Across Europe, the right to safe abortion is being questioned. Abortion is banned in Ireland and Malta, and the public debate about re-introducing restrictions to abortion is a reality in several countries, such as in Poland as well as in Italy, France, Romania, Belgium, Spain.

In Romania, lawmakers are looking at ways to restrict sexual and reproductive health education in school. In Italy, sexual and reproductive health education is not institutionalised in the national school system. This directly affects young women and men and their right to receive sexual and reproductive health information and education.

Further, violence against women is a daily threat to European women, including domestic violence and femicide. In some European countries, namely Italy and France, one woman every 3 days is killed by her boyfriend, husband, partner. One in three women in the EU has experienced physical and/or sexual violence.

IGLYO and YFE urge the European countries to ratify the Istanbul Convention on preventing and combating violence against women and domestic violence and take immediate action to counter violence against women, non-binary, intersex and trans persons’.

Lesbian, bisexual and queer women face specific types of violence and discrimination pertaining to both sexual orientation, gender identity and gender expression, leading to social exclusion and poorer mental health. Transwomen face the highest levels of violence and are often forced into poverty due to social stigma and discrimination related to employment. Sexism, homo- and transphobia are interconnected and hinder women, non-binary, intersex and trans persons’ access to human rights and equal treatment in similar but also different ways. We have seen more examples of these efforts to hinder women, trans, intersex and non-binary persons to access their human rights throughout Europe.

Young people are specifically vulnerable too as they have less means to protect themselves from violations and are often dependent on their family or others for their survival. Young people’s access to and knowledge about rights are absolutely fundamental to the realisation of equality and non-discrimination.

We as feminists and women’s rights advocates must be inclusive and realise the diversity of persons that struggle against gender based violence and discrimination, and approach equality from an intersectional and norm critical point of view. If we don’t, we will only succeed in leaving our sisters and siblings behind. The term “women” must always include all persons who identify as women, also women with trans experience.

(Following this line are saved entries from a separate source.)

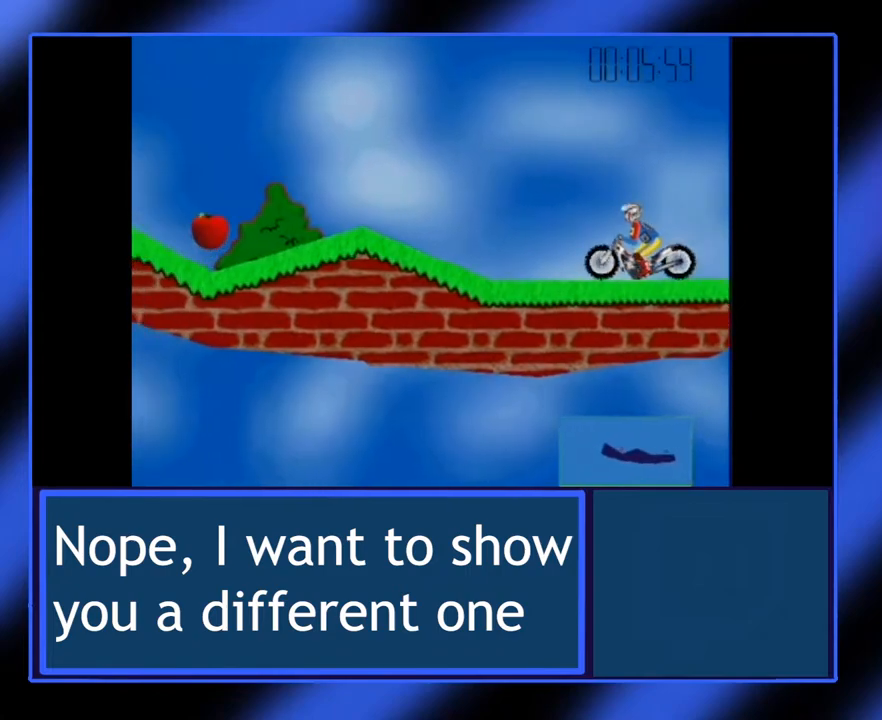
{"keys": [], "events": []}
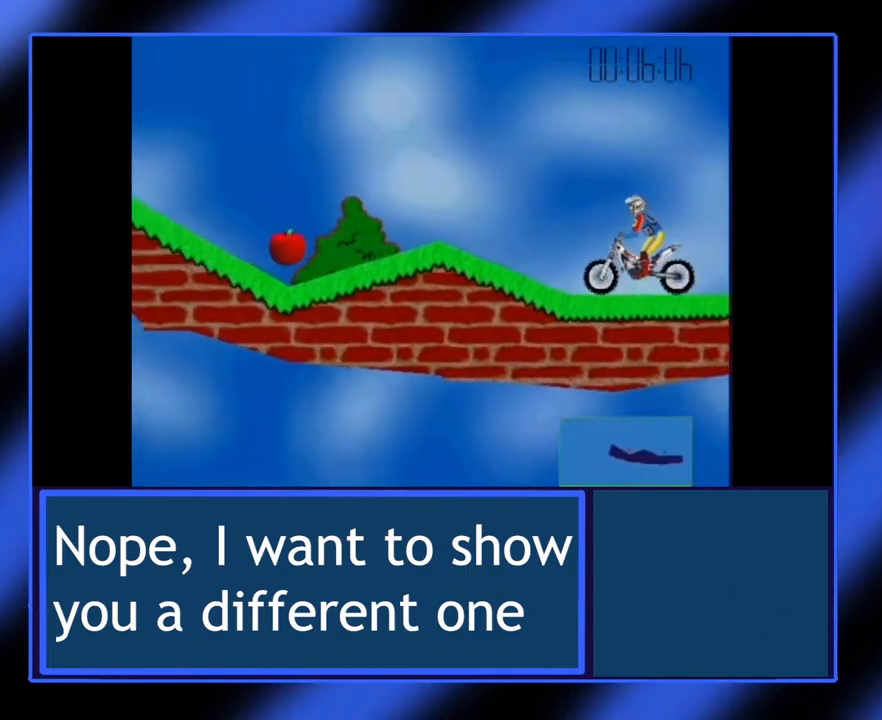
{"keys": [], "events": []}
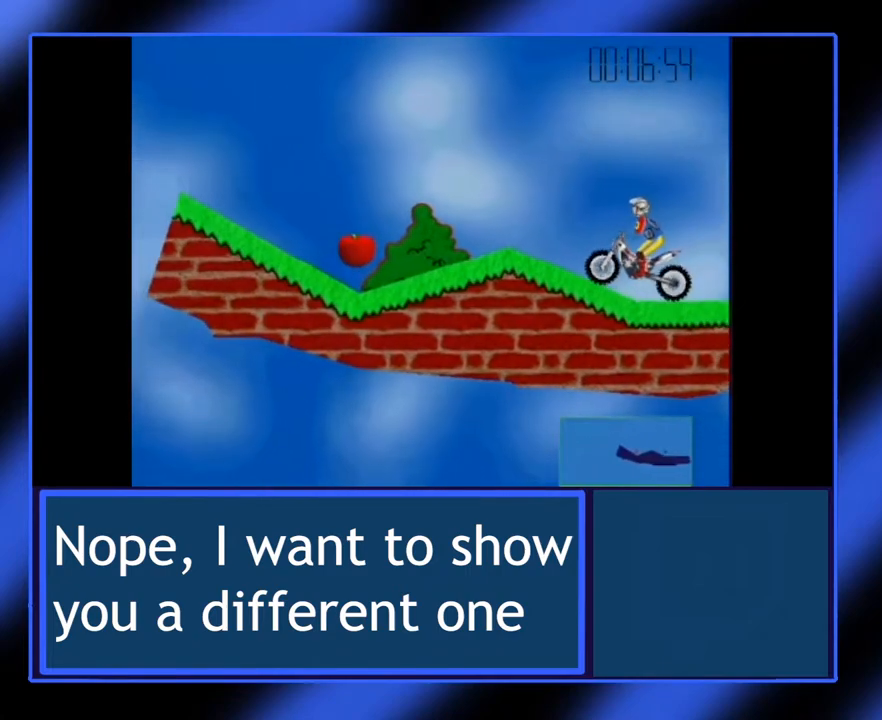
{"keys": [], "events": []}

IGLYO and YFE recognise the backlash to our fight for equal rights, but we also encourage the international solidarity seen throughout Europe and the world when our rights are being challenged. We also recognise a willingness from many for the feminist movement to be a truly intersectional movement, where women and non-binary persons of different socioeconomic, ethnic and religious backgrounds and of different sexual orientations and gender expressions,  bodily diversity and sex characteristics work together and challenge each other in constructive ways. We welcome this development and believe that our movements and fight for human rights will be strengthened by our efforts.